User:Daedalus/GSoC2024Proposal

From Apertium
Jump to navigation Jump to search

Contact Information[edit]

Name: Chaitanya Gambali

Location: India

University: Indian Institute of Technology (BHU) Varanasi

Email address: gschaitanya2003@gmail.com

IRC: daedealus03 (OFTC)
(previously daedalus in Google Code-In 2019)
@daedalus2003@matrix.org

Github: gs-chaitanya

LinkedIn: gs-chaitanya

Timezone: UTC+5:30

Background[edit]

I am currently pursuing a Bachelor of Technology Degree in Electronics and Communication Engineering at the highly prestigious Indian Institute of Technology (BHU) Varanasi. I love learning new languages, and I have a keen interest in Natural Language Processing and Linguistics. I have also contributed to Apertium previously in 2019 under Google Code-In 2019 and I was one of the six Finalists (Daedalus) selected for Google Code-In 2019 from Apertium.

Skills[edit]

  • Languages: Python, C/C++, JavaScript, bash
  • Frameworks: Numpy, Pandas, PyTorch, TensorFlow, etc.

Why Am I Interested in Apertium[edit]

In the world of Machine-Learning/Natural Language processing-based translation approaches, Apertium is a breath of fresh air and ingenuity. A rule-based approach to translation is very interesting and more interpretable compared to the data-hungry, uninterpretable black boxes that modern-day machine learning-based systems are. Apertium's open-source nature, combined with its support for low-resource languages, makes it a promising alternative to NLP-based translation methods that still fail to support a lot of languages.

Which of the published tasks am I interested in? What do I plan to do?[edit]

I am interested in the Task : Dictionary Induction from Parallel Corpora.
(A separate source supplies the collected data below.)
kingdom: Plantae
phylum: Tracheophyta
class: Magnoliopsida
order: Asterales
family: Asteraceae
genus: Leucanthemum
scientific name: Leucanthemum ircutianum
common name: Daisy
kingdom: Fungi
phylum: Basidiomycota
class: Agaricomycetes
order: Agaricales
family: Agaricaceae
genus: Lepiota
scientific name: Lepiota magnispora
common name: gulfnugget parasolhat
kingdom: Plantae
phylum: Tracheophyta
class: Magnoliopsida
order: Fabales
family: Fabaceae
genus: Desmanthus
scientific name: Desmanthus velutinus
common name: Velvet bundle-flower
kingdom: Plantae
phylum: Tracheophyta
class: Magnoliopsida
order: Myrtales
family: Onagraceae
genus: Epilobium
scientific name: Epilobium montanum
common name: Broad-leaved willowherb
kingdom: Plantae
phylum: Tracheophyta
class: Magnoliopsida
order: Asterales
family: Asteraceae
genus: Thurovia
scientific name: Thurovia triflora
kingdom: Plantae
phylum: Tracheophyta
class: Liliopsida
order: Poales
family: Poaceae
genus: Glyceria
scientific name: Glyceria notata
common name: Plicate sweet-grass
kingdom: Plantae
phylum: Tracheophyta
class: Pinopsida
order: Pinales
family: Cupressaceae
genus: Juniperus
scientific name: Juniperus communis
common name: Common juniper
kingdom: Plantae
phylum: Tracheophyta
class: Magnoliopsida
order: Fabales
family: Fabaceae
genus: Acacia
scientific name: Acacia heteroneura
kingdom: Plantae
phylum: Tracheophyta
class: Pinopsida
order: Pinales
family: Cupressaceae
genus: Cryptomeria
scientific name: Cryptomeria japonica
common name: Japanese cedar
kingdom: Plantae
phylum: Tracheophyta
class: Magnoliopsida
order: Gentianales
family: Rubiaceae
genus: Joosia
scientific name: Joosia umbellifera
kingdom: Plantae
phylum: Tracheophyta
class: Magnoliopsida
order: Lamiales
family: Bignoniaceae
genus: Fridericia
The aim is to construct bidirectional dictionaries for a language pair, given a pair of parallel corpora - i.e., the same content in two different languages using a single program.

Coding Challenge[edit]

The coding challenge outlined here required me to develop a script that "reads two parallel corpora, applies the appropriate monolingual taggers and some word-aligner, and then prints a list of paired words." I successfully completed that task, and the source code can be accessed here. I built a Python script that used the Apertium monolingual aligners for the source and target aligner and then used elfomal for word alignment. I also experimented with other text aligners like efmaral and fast_align. The script was reviewed and approved by Daniel Swanson (@dangswan)

Previous Contributions[edit]

  • Worked on the Apertium-English Dictionary [1]
  • Disambiguated 500 tokens of text in Apertium-Eng [2]
  • Worked on logo Design for UD-Annotatrix [3]
  • Documented usage of the Apertium-separable module (Wiki Username: Daedalus) [4]
  • Minor contributions to various wiki pages [5]


Proposal[edit]

Brief of Deliverables[edit]

The aim is to create a general program that can construct bidirectional dictionaries for a language pair, given a pair of parallel corpora - i.e., the same content in two different languages. ReTraTos was developed for this very purpose, but it is not very user-friendly at the moment and works in multiple steps. The objective is to build a modern alternative that does this job for the user in a single step and is much easier to use.

Mentors/Experienced members in Contact[edit]

Daniel Swanson
Previously worked with Jonathan Washington and Tino Didriksen in Google Code-In 2019

Why should Google and Apertium sponsor it?[edit]

The internet can serve as a huge repository of translated corpora. A tool that can build and update dictionaries using parallel corpora can greatly accelerate the development of language pairs and improve the capabilities of existing language pairs. It eliminates the need for manually developing bidirectional dictionaries to a great extent.

Work Plan[edit]

Timeline[edit]

Phase Description of Work Deliverable
Community bonding period:
May 1st -May 26th
Read carefully through all Apertium docs related to language pair development
Familiarizing myself with the Apertium Environment
Week 1 to Week 3
May 27th - June 16th
Add the POS Tagger to the script and the text aligner.
Experiment with various text aligners to see which gives the best results, starting with GIZA++. Other candidates include efmeral, elfomal, fast_align, etc.
The script in its current state should be able to produce an aligned and tagged version of the parallel corpora.
Week 4 to Week 6

June 17th to July 7th

Extend functionality to perform Dictionary Induction. Essentially, rewrite the Retratos_lex.pl script and integrate it with the previous script. A complete script that performs dictionary induction in one go.
Week 7 to Week 9

July 8th to July 28th

Perform comprehensive testing of the script.
Convert it into an executable binary if required.
The final script and the binary if required.
Week 10 to Week 12

July 29th to August 18th

Buffer Period - Incorporate any further changes if required Final script

Non-Summer of Code Plans[edit]

My final exams for the current semester will be completed by the first week of May 2024, and I have no plans other than GSoC for the summer of 2024. I can devote 20-30 hours per week, or more, as required to this project.